Data for this exercise Start Marker

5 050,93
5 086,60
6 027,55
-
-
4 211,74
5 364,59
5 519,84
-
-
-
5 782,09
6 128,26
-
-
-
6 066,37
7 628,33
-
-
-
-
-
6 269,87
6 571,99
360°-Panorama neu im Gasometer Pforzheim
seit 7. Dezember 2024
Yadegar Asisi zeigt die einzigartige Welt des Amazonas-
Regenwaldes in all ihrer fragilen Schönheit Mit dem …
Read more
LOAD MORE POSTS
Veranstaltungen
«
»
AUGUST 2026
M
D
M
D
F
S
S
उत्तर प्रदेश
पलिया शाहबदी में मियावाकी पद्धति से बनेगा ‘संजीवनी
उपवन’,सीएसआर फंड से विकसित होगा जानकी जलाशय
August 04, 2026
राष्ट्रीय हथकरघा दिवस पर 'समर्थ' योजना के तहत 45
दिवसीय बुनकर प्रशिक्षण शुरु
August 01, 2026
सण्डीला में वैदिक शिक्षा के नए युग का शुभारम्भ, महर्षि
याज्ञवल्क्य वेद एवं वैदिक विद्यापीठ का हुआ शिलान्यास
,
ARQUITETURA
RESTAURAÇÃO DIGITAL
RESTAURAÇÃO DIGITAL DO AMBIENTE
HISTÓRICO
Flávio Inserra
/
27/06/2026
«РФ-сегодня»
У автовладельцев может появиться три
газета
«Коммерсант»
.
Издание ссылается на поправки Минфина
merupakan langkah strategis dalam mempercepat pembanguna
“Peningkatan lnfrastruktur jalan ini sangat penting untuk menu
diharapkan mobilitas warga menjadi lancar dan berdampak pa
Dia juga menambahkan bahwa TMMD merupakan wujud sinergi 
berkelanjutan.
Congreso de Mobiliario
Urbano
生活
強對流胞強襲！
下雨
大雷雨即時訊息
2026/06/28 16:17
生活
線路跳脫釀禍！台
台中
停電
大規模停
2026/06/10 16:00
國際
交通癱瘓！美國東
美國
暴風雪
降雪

Data for this exercise End Marker

Task statement
A complete, exact copy of the entries above is what is wanted.

Problem solution
5 050,93
5 086,60
6 027,55
-
-
4 211,74
5 364,59
5 519,84
-
-
-
5 782,09
6 128,26
-
-
-
6 066,37
7 628,33
-
-
-
-
-
6 269,87
6 571,99
360°-Panorama neu im Gasometer Pforzheim
seit 7. Dezember 2024
Yadegar Asisi zeigt die einzigartige Welt des Amazonas-
Regenwaldes in all ihrer fragilen Schönheit Mit dem …
Read more
LOAD MORE POSTS
Veranstaltungen
«
»
AUGUST 2026
M
D
M
D
F
S
S
उत्तर प्रदेश
पलिया शाहबदी में मियावाकी पद्धति से बनेगा ‘संजीवनी
उपवन’,सीएसआर फंड से विकसित होगा जानकी जलाशय
August 04, 2026
राष्ट्रीय हथकरघा दिवस पर 'समर्थ' योजना के तहत 45
दिवसीय बुनकर प्रशिक्षण शुरु
August 01, 2026
सण्डीला में वैदिक शिक्षा के नए युग का शुभारम्भ, महर्षि
याज्ञवल्क्य वेद एवं वैदिक विद्यापीठ का हुआ शिलान्यास
,
ARQUITETURA
RESTAURAÇÃO DIGITAL
RESTAURAÇÃO DIGITAL DO AMBIENTE
HISTÓRICO
Flávio Inserra
/
27/06/2026
«РФ-сегодня»
У автовладельцев может появиться три
газета
«Коммерсант»
.
Издание ссылается на поправки Минфина
merupakan langkah strategis dalam mempercepat pembanguna
“Peningkatan lnfrastruktur jalan ini sangat penting untuk menu
diharapkan mobilitas warga menjadi lancar dan berdampak pa
Dia juga menambahkan bahwa TMMD merupakan wujud sinergi 
berkelanjutan.
Congreso de Mobiliario
Urbano
生活
強對流胞強襲！
下雨
大雷雨即時訊息
2026/06/28 16:17
生活
線路跳脫釀禍！台
台中
停電
大規模停
2026/06/10 16:00
國際
交通癱瘓！美國東
美國
暴風雪
降雪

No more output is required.